C’est ce qui ressort d’une interview accordée par Tebboune à des médias locaux et qui a été diffusée par la télévision d’Etat.
Tebboune a relevé que son pays est en passe de soumettre une initiative sur la crise libyenne.
L’initiative, a-t-il ajouté, serait mise en œuvre « sous les auspices des Nations unies et je pense qu’il existe une perception positive à la solution algérienne. Il est possible que cela soit une solution algéro-tunisienne en coordination avec les Nations Unies et je suis optimiste à ce propos ».
Aucun commentaire n’a été émis dans l’immédiat par la Présidence tunisienne au sujet des déclarations de Tebboune.
Le président algérien a jouté : « Nous ne sommes pas en faveur d’une décision unilatérale et l’Algérie a, entre autres comme principes, le refus du fait accompli, c'est-à-dire que l’on annonce une initiative et que l’on nous demande de l’appuyer ou la rejeter ».
Tebboune n’a pas dévoilé la teneur de cette initiative, mais il avait auparavant offert d’accueillir des rounds de dialogue entre les protagonistes du conflit libyen, qui aboutiraient à un cessez-le-feu et à progresser sur la voie d’un processus politique à travers, notamment, l’élection de nouvelles institution et l’élaboration d’une constitution.
Tebboune a, par ailleurs, fait allusion, au cours de cette interview, au rejet de son pays de l’armement des tribus libyennes.
« J’ai entendu parler au cours des dernières 24 heures de l’armement des tribus libyennes pour se défendre.
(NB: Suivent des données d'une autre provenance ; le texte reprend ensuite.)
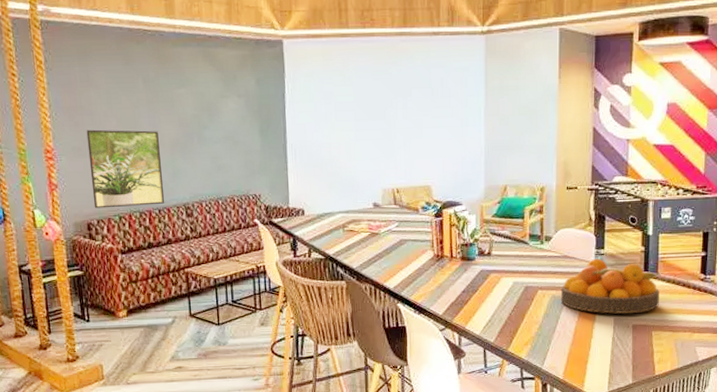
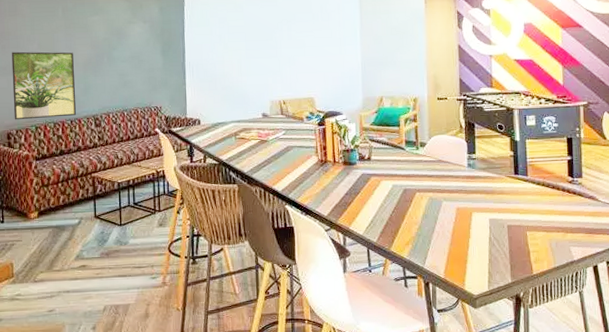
fruit bowl: present [560,258,661,314] -> none [437,163,531,215]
Cela est extrêmement dangereux et nous serons face à une nouvelle Somalie, avec laquelle toute solution serait impossible », a-t-il alerté.
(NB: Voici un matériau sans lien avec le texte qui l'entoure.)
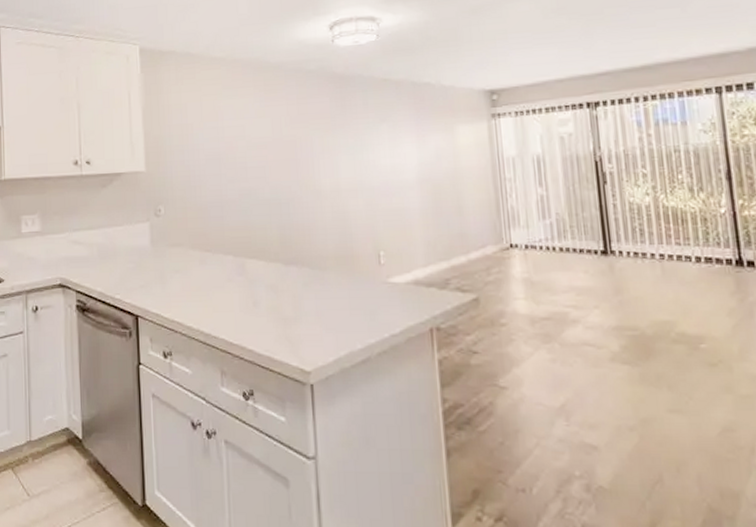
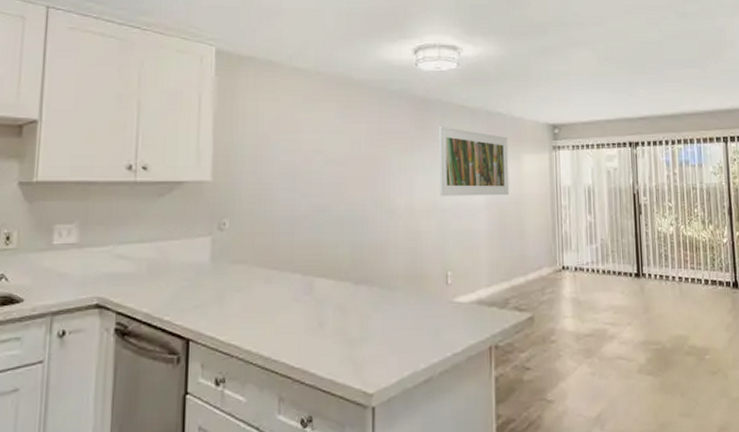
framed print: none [360,102,444,175] -> present [438,125,510,196]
Selon Tebboune, les contacts diplomatiques entrepris par son pays au sujet de la crise libyenne sont « quotidiens », avec toutes les parties, qu’il s’agisse de la Présidence de la République ou du ministère des Affaires étrangères.
« Pour la Turquie, les ministres des Affaires étrangères sont en contact quotidien », a-t-il précisé dans ce sens.
Dimanche, le président algérien s’est entretenu avec la Représentante spéciale par intérim du Secrétaire général de l’Organisation des Nations Unies en Libye Stéphanie Williams, appelant, à cette occasion, à hâter l’identification d’une solution politique à la crise libyenne.
Jeudi, le président égyptien, Abdelfattah al-Sissi, avait, au cours d’une rencontre tenue, au Caire, avec ceux qui ont été présentés comme étant des « notables de tribus libyennes », appelé les membres de ces tribus à adhérer à ce qu’il a qualifié comme « armée nationale unifiée et à ne laisser les armes qu’aux mains de l’Etat et des instituions ».
Au cours des deux derniers jours, des communiqués ont été publiés par plusieurs parties libyennes pour dénoncer et désavouer les personnalités présentes à la rencontre avec al-Sissi. Il s’agit, notamment, du « Conseil supérieur des notables et des sages de la ville de Zenten » (sud-ouest de Tripoli), et du « Conseil social des tribus de Ouerfella » et du « Conseil social des tribus des M’gharba ».
En date du 4 avril 2019, les milices de Haftar ont lancé, avec l’appui de pays arabes et européens, une agression contre la capitale Tripoli, faisant de nombreux morts et blessés parmi les civil parallèlement à des dégâts matériels conséquents, avant que ces milices n’essuient de lourdes défaites, et que des appels au dialogue et à la solution politique soient lancés pour résoudre la crise politique.